There is a well-known problem with grid, or matrix, questions in online surveys. That is, respondents who “straight line” through them.

One way to try to resolve the problem is to include a grid element, or row, which cannot possibly have the same answer as another grid element. For example, if one statement in a grid is “Too much alcohol is bad for your health” and another is “Excessive alcohol consumption does not do much harm” then a respondent should not give the same answer (such as “Strongly agree”) to both. If they do, then they should ideally be shown a warning or excluded from the survey.

A slight variation on the above approach is to have two conflicting statements in different grid questions, rather than in the same one.

One problem with the above is that some respondents are wise to it. They know that if they give the same answer to each grid element then they could be excluded from the survey. Consequently, they may give random answers to different grid elements, rather than the same answer. Also, it does not resolve the fundamental problem, which is respondents speeding through grid questions. They only “straight-line” as a way of completing the grid question more quickly.

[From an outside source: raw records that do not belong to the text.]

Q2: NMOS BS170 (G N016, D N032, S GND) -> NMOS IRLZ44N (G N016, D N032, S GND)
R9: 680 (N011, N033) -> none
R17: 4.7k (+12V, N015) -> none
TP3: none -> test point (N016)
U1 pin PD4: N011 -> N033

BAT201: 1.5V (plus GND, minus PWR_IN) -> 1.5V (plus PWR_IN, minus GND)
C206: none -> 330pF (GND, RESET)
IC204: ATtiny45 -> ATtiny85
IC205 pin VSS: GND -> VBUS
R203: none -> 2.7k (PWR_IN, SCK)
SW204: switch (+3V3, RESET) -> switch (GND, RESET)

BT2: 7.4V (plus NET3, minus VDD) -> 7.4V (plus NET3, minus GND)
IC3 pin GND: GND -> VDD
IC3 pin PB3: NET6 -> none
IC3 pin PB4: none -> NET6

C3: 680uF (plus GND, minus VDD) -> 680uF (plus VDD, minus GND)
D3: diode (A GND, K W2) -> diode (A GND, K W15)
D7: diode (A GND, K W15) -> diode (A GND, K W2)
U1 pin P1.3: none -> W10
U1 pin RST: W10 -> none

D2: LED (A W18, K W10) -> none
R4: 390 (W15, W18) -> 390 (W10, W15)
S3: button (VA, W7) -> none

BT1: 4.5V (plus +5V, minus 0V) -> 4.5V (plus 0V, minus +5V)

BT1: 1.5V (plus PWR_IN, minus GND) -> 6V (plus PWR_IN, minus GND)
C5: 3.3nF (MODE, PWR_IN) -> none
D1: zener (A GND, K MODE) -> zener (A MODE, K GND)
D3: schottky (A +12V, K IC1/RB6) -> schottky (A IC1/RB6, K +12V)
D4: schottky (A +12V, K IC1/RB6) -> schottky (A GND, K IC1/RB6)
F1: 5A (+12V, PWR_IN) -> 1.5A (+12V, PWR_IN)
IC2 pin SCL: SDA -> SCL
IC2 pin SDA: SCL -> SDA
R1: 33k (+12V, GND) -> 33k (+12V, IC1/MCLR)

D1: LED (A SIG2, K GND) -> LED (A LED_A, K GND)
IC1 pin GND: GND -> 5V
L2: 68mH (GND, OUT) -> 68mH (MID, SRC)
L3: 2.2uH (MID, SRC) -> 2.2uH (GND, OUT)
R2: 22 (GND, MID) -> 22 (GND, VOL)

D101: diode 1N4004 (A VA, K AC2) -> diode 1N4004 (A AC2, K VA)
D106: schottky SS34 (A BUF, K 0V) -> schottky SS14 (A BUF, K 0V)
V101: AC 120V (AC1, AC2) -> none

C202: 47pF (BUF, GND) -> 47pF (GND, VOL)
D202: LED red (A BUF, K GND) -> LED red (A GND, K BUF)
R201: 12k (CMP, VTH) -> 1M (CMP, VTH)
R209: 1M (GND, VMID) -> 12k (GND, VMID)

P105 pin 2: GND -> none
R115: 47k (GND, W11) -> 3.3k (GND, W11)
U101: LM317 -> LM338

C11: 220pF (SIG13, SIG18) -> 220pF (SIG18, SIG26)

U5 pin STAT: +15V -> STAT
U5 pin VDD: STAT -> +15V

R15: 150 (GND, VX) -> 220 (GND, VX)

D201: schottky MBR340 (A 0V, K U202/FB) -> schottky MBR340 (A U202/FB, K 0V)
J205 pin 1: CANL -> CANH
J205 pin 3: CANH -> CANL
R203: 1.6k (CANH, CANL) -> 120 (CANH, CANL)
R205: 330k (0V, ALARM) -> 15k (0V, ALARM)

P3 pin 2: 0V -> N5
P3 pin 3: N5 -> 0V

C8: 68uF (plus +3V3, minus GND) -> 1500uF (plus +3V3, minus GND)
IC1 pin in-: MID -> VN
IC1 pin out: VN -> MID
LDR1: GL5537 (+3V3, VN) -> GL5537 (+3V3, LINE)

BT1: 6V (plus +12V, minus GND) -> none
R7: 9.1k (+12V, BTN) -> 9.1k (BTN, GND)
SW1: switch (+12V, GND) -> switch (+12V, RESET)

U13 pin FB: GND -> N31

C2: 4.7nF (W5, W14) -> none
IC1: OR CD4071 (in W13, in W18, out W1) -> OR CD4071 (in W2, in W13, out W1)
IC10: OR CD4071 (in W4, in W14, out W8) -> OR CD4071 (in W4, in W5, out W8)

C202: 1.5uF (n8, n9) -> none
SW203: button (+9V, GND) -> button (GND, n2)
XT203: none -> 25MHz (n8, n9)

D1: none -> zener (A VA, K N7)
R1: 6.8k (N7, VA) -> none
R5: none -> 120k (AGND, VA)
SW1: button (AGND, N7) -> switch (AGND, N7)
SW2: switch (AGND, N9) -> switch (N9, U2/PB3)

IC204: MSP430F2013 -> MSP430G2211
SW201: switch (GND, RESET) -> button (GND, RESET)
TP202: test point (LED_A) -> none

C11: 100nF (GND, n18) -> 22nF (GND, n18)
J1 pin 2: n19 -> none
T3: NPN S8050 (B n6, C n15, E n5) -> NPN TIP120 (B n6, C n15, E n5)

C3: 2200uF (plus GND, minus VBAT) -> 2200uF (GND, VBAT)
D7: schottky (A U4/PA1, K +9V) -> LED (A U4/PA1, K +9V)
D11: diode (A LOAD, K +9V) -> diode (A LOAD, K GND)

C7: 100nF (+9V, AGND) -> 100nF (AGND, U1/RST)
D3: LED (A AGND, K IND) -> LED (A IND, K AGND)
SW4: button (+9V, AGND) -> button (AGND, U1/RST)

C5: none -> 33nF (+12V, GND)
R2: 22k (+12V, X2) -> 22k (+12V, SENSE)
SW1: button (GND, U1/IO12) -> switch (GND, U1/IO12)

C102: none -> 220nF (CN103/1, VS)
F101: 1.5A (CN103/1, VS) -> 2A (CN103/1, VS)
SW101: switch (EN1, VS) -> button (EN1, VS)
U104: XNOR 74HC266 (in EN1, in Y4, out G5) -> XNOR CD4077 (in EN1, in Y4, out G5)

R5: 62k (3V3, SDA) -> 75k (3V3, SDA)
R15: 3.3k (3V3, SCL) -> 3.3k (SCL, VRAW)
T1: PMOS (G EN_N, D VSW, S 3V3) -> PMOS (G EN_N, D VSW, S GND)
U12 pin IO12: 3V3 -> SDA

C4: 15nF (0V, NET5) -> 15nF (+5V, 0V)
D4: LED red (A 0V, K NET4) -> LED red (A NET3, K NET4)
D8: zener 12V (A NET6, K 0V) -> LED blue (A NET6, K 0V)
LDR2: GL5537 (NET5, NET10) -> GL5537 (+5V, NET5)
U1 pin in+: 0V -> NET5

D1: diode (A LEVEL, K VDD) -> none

So, we use a different approach, which is a time-control. In other words, on a grid question we hide the “Continue” button for a certain number of seconds, depending on the number of words in the question.

When a respondent arrives at the grid question they see a message telling them about the time-control. In fact, at the start of the questionnaire we may also include a message about time-controls on various questions.

We have found that time-controls significantly improve the quality of the answers to grid questions. Respondents know they cannot speed through to the next question, so they may as well read the grid elements properly.